Data excerpts

======

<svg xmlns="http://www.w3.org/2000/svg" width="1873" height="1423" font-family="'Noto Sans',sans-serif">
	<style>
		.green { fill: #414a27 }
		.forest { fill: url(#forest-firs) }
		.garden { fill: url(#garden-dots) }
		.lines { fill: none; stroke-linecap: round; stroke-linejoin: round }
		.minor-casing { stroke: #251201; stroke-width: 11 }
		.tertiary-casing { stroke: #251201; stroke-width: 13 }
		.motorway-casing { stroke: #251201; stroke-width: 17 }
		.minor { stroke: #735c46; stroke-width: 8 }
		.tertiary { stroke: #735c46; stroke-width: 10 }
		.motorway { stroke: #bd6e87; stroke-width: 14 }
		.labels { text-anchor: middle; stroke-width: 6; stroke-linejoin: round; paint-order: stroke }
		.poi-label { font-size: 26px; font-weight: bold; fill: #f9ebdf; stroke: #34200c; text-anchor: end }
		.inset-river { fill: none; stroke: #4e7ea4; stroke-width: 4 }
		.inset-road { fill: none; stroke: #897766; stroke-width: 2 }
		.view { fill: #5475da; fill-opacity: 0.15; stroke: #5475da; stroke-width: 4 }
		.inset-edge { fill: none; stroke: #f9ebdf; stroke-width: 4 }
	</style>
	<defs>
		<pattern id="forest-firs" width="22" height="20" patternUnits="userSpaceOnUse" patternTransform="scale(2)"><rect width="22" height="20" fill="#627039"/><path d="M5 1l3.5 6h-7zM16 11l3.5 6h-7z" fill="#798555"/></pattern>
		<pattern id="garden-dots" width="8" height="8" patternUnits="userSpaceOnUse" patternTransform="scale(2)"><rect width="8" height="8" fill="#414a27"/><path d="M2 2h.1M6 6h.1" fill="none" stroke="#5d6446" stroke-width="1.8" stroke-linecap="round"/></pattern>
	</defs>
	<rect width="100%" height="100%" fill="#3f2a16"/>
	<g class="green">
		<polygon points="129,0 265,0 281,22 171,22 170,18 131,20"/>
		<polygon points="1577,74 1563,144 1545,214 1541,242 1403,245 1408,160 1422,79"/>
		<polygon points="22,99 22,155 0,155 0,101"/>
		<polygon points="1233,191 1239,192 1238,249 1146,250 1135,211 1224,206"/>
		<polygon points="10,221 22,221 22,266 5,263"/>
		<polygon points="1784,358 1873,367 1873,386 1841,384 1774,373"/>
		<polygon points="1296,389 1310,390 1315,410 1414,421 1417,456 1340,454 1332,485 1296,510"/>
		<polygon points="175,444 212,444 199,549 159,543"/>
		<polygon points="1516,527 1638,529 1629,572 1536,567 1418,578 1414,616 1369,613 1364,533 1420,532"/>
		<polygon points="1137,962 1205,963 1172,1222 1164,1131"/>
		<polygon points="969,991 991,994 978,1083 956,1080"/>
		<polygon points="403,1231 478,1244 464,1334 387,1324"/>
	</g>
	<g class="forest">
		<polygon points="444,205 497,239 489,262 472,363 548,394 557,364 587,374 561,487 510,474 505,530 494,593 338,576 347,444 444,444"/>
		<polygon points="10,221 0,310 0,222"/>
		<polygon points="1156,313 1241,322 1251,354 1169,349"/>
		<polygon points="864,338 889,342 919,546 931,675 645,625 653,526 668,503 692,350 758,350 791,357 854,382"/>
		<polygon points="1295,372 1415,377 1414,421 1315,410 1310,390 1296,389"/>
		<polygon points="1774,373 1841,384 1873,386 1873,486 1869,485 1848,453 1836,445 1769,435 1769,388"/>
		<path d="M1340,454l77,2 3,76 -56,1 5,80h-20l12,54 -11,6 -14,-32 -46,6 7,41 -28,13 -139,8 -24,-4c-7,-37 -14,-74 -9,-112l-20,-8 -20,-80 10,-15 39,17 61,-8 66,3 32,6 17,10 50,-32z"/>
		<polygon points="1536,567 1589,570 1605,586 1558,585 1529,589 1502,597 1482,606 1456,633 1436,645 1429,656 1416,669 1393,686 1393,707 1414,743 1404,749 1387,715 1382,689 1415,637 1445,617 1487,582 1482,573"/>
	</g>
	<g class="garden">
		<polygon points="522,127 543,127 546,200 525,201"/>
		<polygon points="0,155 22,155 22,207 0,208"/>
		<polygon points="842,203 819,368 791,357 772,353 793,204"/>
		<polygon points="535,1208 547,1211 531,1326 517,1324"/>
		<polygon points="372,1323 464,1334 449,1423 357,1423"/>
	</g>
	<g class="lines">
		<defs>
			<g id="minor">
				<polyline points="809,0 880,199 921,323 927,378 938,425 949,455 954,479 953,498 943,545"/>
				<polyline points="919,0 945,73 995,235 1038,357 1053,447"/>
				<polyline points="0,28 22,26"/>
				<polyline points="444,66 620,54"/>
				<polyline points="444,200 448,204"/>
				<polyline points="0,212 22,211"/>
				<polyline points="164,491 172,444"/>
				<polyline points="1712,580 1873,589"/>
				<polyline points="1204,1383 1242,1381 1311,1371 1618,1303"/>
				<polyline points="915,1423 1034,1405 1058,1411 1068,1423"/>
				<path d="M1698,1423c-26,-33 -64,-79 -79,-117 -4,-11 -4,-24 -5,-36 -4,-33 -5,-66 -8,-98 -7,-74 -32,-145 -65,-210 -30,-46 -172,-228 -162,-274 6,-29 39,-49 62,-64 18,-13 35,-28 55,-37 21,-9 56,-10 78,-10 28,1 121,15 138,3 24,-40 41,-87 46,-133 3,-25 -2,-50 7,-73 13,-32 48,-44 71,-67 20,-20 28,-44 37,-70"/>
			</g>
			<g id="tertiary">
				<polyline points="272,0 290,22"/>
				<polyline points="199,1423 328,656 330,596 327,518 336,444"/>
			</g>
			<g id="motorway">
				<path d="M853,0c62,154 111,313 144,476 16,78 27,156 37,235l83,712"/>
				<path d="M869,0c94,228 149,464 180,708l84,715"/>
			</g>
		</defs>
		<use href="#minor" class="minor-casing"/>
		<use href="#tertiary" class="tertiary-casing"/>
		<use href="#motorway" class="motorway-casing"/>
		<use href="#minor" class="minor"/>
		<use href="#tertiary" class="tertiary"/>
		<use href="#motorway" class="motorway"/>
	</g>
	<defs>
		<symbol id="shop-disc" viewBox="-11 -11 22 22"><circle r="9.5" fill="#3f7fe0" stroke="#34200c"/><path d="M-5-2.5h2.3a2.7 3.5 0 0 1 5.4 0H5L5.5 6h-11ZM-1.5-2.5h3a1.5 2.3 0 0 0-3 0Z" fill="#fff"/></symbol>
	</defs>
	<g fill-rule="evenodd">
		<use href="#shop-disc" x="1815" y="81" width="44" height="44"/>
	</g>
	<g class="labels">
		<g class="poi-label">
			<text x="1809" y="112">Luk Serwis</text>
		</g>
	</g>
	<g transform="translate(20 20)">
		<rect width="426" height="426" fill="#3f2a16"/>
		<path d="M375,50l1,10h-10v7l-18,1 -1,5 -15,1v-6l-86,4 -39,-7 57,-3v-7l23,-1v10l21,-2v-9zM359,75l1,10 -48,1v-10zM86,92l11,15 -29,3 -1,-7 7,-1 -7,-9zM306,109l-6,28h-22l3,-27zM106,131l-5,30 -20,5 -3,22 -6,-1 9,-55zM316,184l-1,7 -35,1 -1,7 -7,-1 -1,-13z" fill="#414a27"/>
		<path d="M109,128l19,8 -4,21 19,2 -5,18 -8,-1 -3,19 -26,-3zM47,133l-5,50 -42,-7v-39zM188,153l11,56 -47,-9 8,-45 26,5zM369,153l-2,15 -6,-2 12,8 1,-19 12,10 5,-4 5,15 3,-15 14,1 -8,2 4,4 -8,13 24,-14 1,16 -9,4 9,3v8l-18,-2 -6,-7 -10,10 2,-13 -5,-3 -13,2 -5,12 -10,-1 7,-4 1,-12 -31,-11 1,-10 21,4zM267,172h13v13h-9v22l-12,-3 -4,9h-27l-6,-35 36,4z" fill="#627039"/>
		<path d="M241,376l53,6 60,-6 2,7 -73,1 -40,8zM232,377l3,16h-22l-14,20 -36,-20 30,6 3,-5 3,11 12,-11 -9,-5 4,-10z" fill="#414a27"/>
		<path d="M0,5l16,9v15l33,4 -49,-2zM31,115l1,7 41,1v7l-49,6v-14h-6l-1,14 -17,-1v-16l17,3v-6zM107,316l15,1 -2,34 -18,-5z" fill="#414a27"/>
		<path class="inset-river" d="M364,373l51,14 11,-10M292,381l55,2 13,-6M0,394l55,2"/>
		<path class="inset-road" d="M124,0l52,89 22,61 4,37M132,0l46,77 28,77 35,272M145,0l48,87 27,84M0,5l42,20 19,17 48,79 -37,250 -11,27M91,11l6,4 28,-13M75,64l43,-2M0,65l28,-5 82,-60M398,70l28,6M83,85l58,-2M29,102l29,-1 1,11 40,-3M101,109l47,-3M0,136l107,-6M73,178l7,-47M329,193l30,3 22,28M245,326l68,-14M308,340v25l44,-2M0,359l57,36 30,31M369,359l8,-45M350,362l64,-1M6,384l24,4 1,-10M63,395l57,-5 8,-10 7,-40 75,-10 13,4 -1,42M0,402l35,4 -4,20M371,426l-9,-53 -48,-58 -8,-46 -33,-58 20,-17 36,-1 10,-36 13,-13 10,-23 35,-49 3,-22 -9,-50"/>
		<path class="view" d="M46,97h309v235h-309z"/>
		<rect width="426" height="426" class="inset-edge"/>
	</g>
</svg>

======

An exact copy of the lines above between the line holding "#251201; stroke-width: 13" and the line holding "middle; stroke-width: 6;", inclusive, is the whole answer.

● The completed task
		.tertiary-casing { stroke: #251201; stroke-width: 13 }
		.motorway-casing { stroke: #251201; stroke-width: 17 }
		.minor { stroke: #735c46; stroke-width: 8 }
		.tertiary { stroke: #735c46; stroke-width: 10 }
		.motorway { stroke: #bd6e87; stroke-width: 14 }
		.labels { text-anchor: middle; stroke-width: 6; stroke-linejoin: round; paint-order: stroke }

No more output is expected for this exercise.